La famiglia Spinola è proprietaria del Castello di Tassarolo dal 1300. Il castello fu costruito intorno ad una torre del XI secolo e fu in seguito ampliato e rinnovato soprattutto durante il Rinascimento. L’edificio sottostante il colonnato è la zecca dove gli Spinola hanno battuto moneta fino al XVII secolo.

In una relazione comissionata dall’imperatore Ferdinando III nel 1656 sui propri feudi imperiali, il Castello di Tassarolo è citato come appartenente al conte Filippo Spinola:

È un castello bello e robusto, 5 miglia da Seravalle. Ha circa 80 famiglie, ma non subordinati. C’è un vino buono, qualsiasi tipo di pane, una buona qualità di fieno, carne, qualsiasi tipo di formaggio…
(dagli archivi di Stato di Vienna).

Il RISPETTO

 

Il Rispetto della vita in qualunque sua forma è l’essenza che sta alla base della filosofia dell’azienda: rispetto quindi della natura come terra, come ambiente abitato dagli esseri umani, dalle piante, dagli alberi, dagli animali e dagli insetti e nondimeno rispetto dell’uomo in quanto consumatore di vino e delle persone che lavorano in azienda e che collaborano con noi.

 

Il rispetto può esistere solo se si è “ascoltato”, e dall’ascolto della natura nasce l’agricoltura biodinamica che arricchisce la terra, ricreando rapporti, ricreando la vita.

LA NATURA


Il segreto è capire la natura, capire le sue forze misteriose e servirsene: fare quindi agricoltura secondo le leggi della natura. 

La biodinamica infatti distrugge i fondamenti dell’agricoltura industriale che rende il suolo sordo, arido, morto. L’agricoltura di oggi, purtroppo, rappresenta la spiritualità della nostra società. 

Il vino da agricoltura biodinamica che è il risultato di questa rispettosa collaborazione tra l’uomo e la terra, come tutti i frutti dell’agricoltura biodinamica, porta salute.
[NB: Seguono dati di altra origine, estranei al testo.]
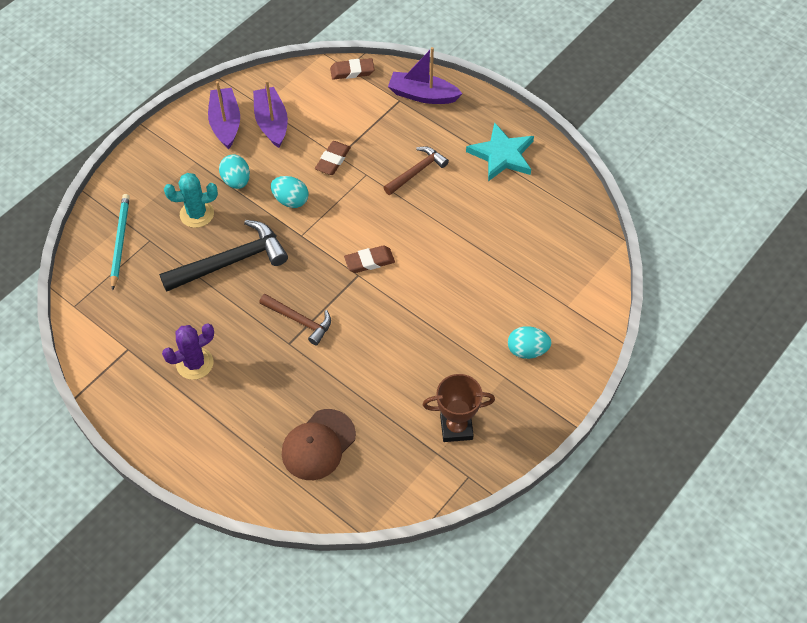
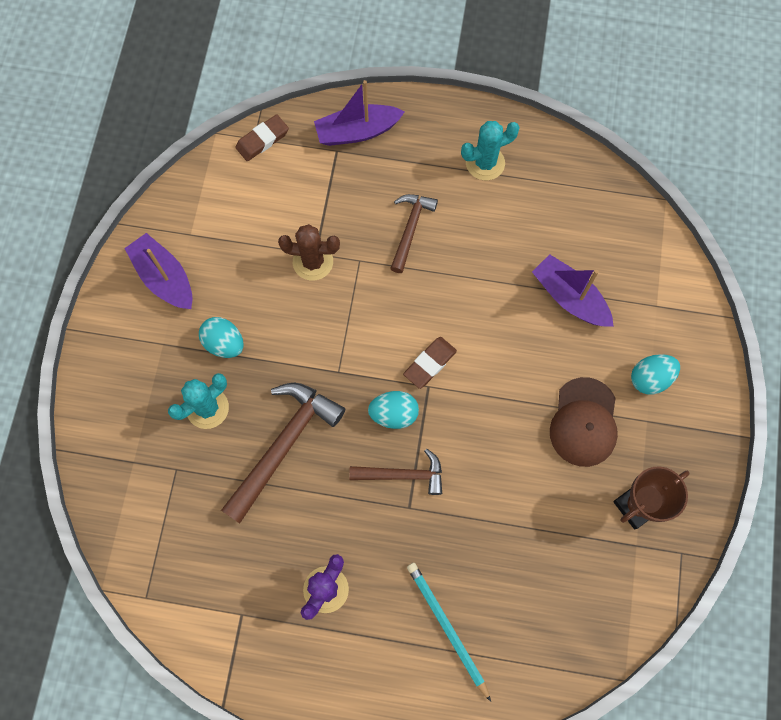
camera: 30 degrees left, 15 degrees up
(120, 242) = (144, 489): turquoise pencil -> turquoise pencil (447, 628)
(231, 262) = (283, 446): black hammer -> brown hammer
(272, 123) = (216, 250): purple boat -> purple boat (570, 298)
(290, 200) = (299, 335): turquoise egg -> turquoise egg (394, 414)
(318, 445) = (515, 607): brown cap -> brown cap (584, 422)
(333, 160) = (313, 262): brown eraser -> brown cactus
(502, 155) = (485, 163): turquoise star -> turquoise cactus

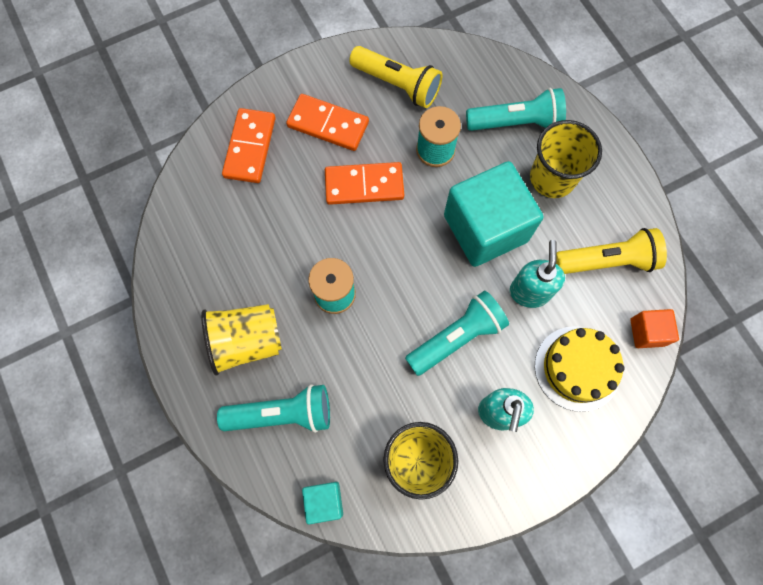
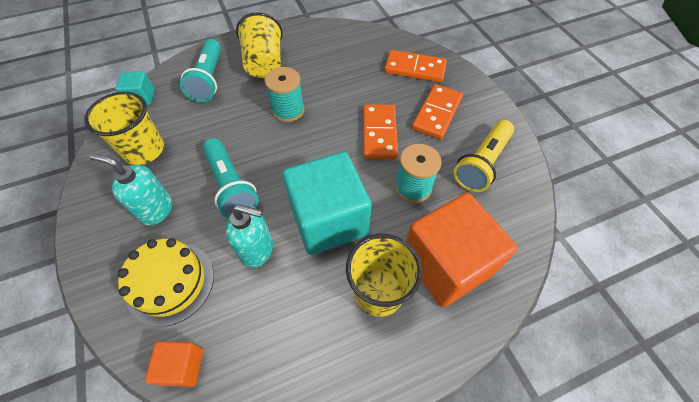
camera: 95 degrees right, 15 degrees down
(516, 122) = (446, 264): turquoise flashlight -> orange cube
(607, 261) = (274, 336): yellow flashlight -> none

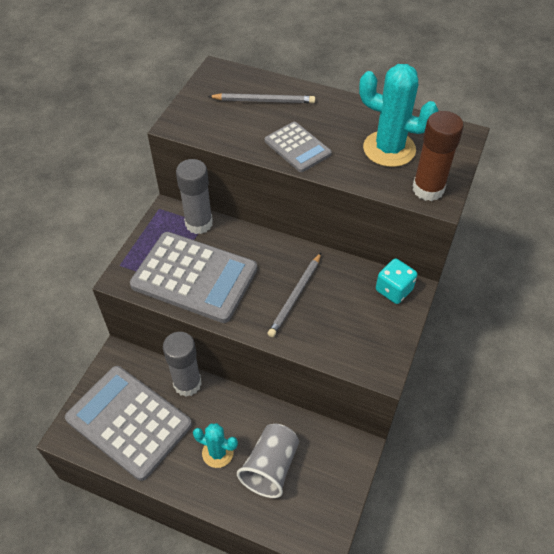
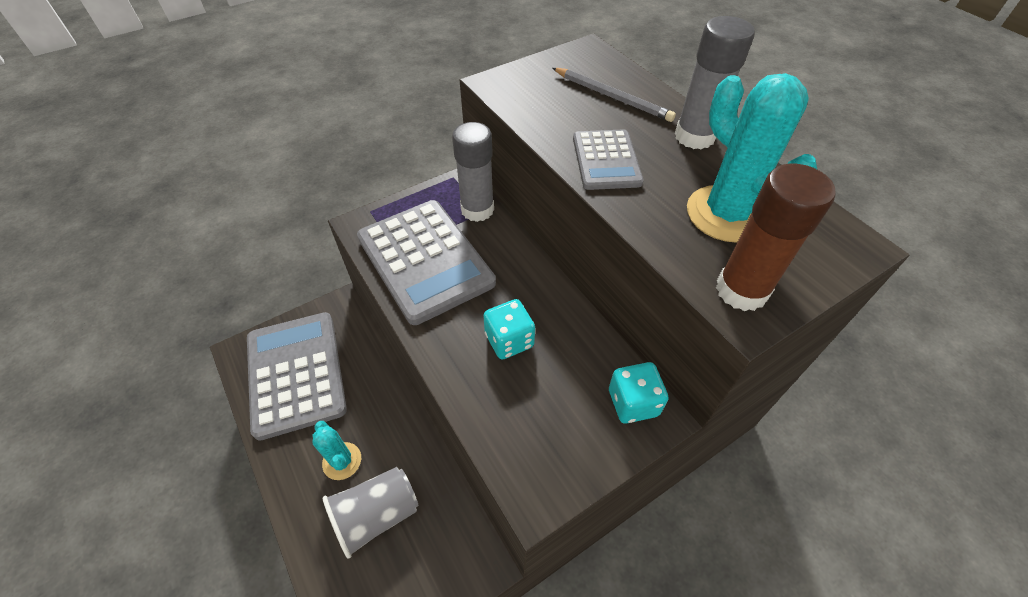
camera: 35 degrees right, 0 degrees up
(187, 383) = (375, 370): grey glue stick -> grey glue stick (694, 136)
(295, 296) = (509, 340): grey pencil -> turquoise dice

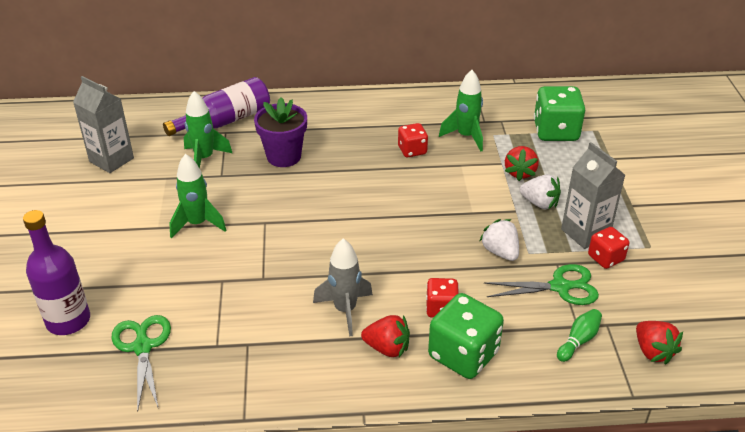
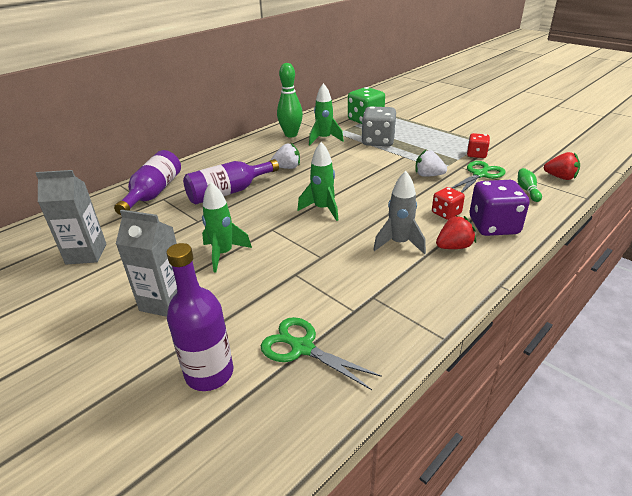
camera: 40 degrees left, 5 degrees down
(204, 159) = (169, 218): green rocket -> green rocket (322, 209)
(284, 156) = (228, 192): purple flower pot -> purple bottle
(412, 150) = (305, 156): red dice -> none
(440, 110) = (291, 135): none -> green bowling pin
(463, 355) = (493, 226): green dice -> purple dice
(520, 172) = (378, 141): red strawberry -> grey dice
(539, 203) = (409, 148): white strawberry -> white strawberry (287, 167)
(585, 233) = (450, 150): grey carton -> grey carton (164, 302)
Questo è molto importante per l’azienda: portare il benessere di una terra coltivata con amore e religioso rispetto al consumatore.

LA BIODINAMICA

Inoltre come la biodinamica rigenera la vita della terra ricreando rapporti, tra cui fondamentale, quello della terra con il cielo, così la filosofia Staineriana, da cui nasce la biodinamica, cerca di ricreare rapporti tra gli esseri umani più belli e più giusti. 
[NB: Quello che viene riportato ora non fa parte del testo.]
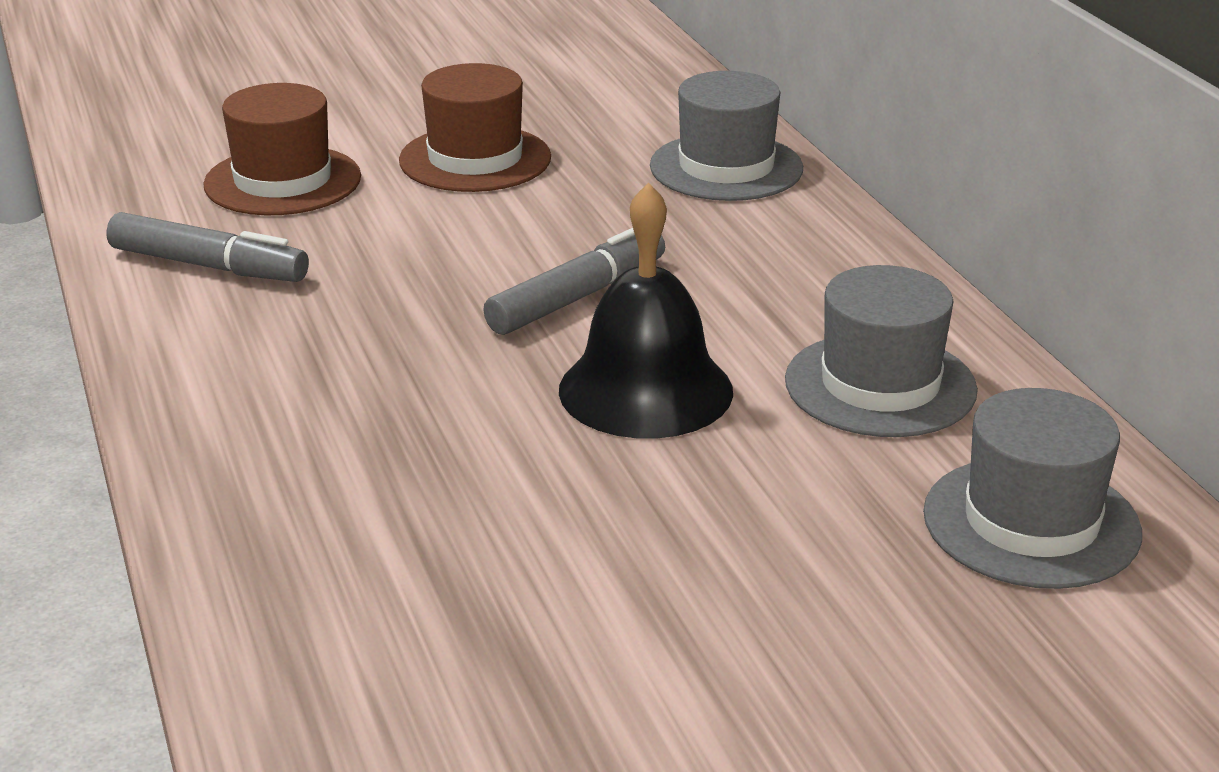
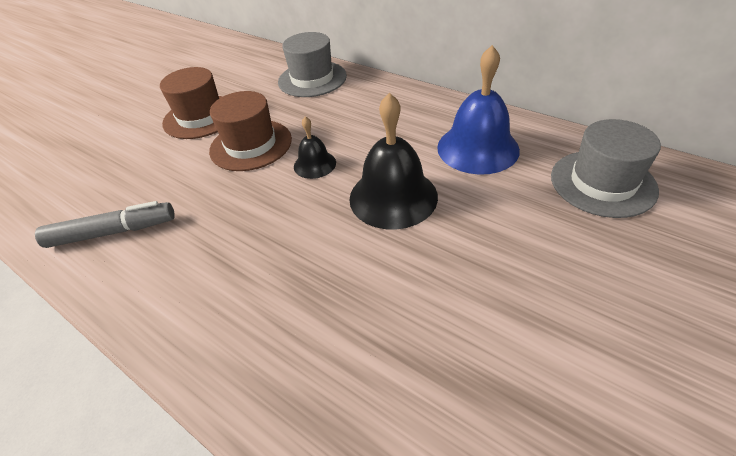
camera: 30 degrees left, 15 degrees up
(282, 181) = (113, 166): brown hat -> brown hat (251, 145)
(577, 297) = (314, 164): grey marker -> black bell
(880, 385) = (477, 148): grey hat -> blue bell

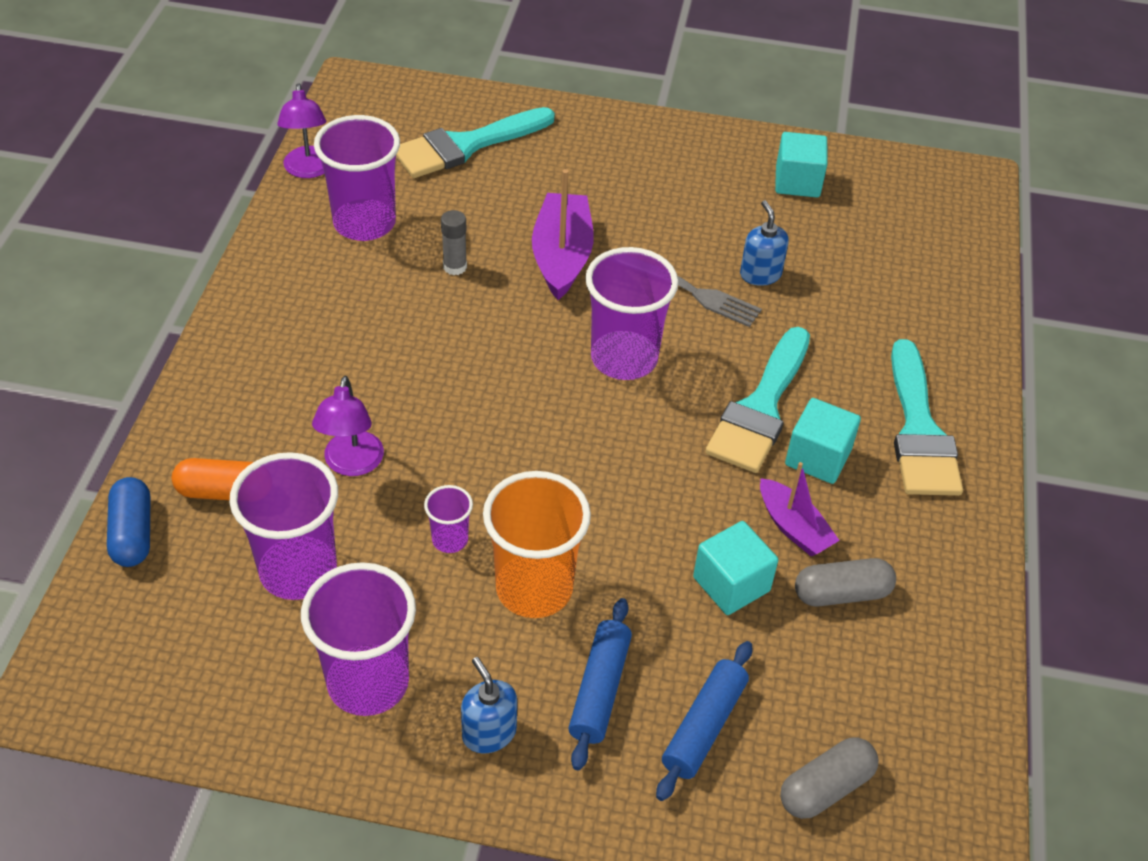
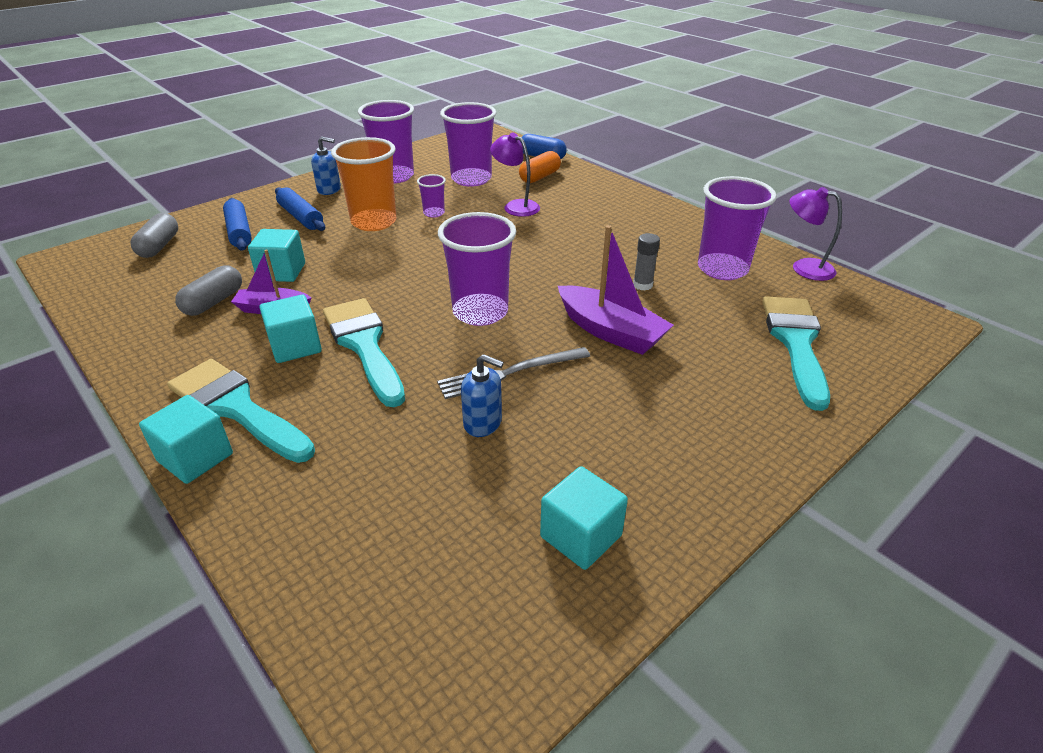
camera: 130 degrees right, 10 degrees down
(980, 409) = (195, 457): none -> turquoise cube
Nell’azienda così si cerca di creare legami e collaborazioni più stimolanti e umane con i lavoratori e di estenderle nel mondo ai nostri clienti… perché si spera che un sistema di valori più giusto sia “contagioso” e si diffonda nel mondo come le onde di una pietra buttata nell’acqua.

IL VERO CAMBIAMENTO


Appena tornata da Londra, dove ho vissuto per molti anni, ho cominciato a stringere rapporti con Slow Food con cui condividiamo molti principi. 

Un loro collaboratore, agronomo ed studioso di biodinamica venne in azienda una sera d’estate e con una vanga in mano fece un giro nella nostra terra, nelle nostre vigne. 
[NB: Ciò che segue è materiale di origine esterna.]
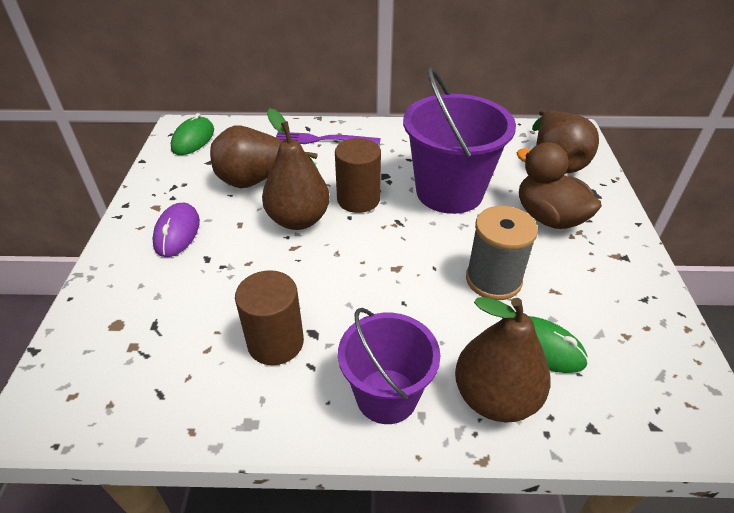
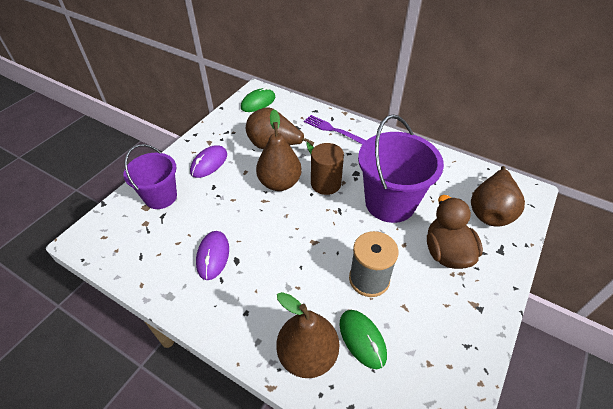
camera: 30 degrees right, 5 degrees up
(275, 342) = (213, 256): brown cylinder -> purple mouse
(386, 396) = (247, 319): purple bucket -> purple bucket (160, 197)

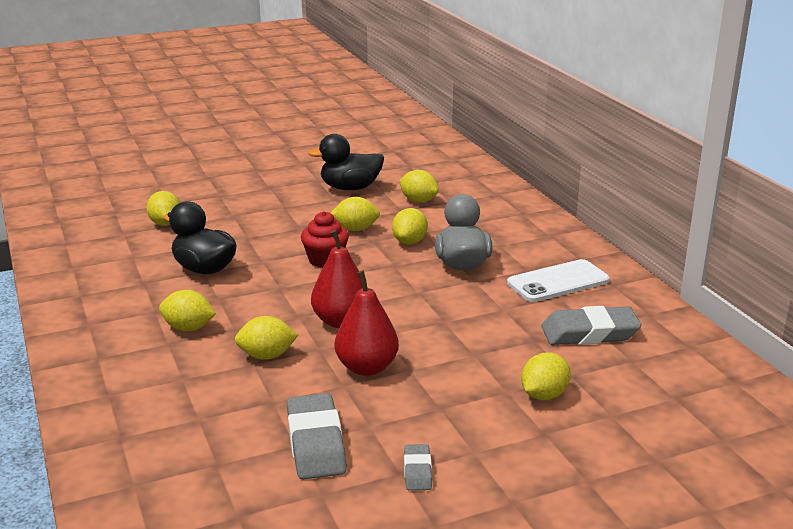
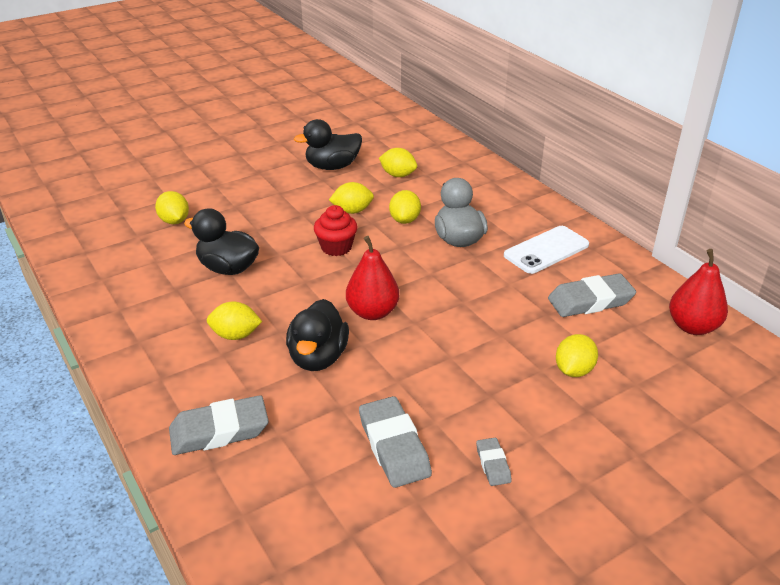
camera: 10 degrees left, 10 degrees up
(138, 409) = (219, 431): none -> grey eraser
(266, 356) = (318, 357): yellow lemon -> black duck
(367, 367) = (412, 359): red pear -> red pear (692, 327)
Tornò indietro qualche ora più tardi e mi disse: “Qua intorno c’è solo morte, questa terra sta andando verso la desertificazione, questo è il risultato di tanti anni di agricoltura convenzionale”.

Dopo due giorni di profonda tristezza, perché per me la vita è sacra, ho deciso di convertire tutta l’azienda in biodinamica.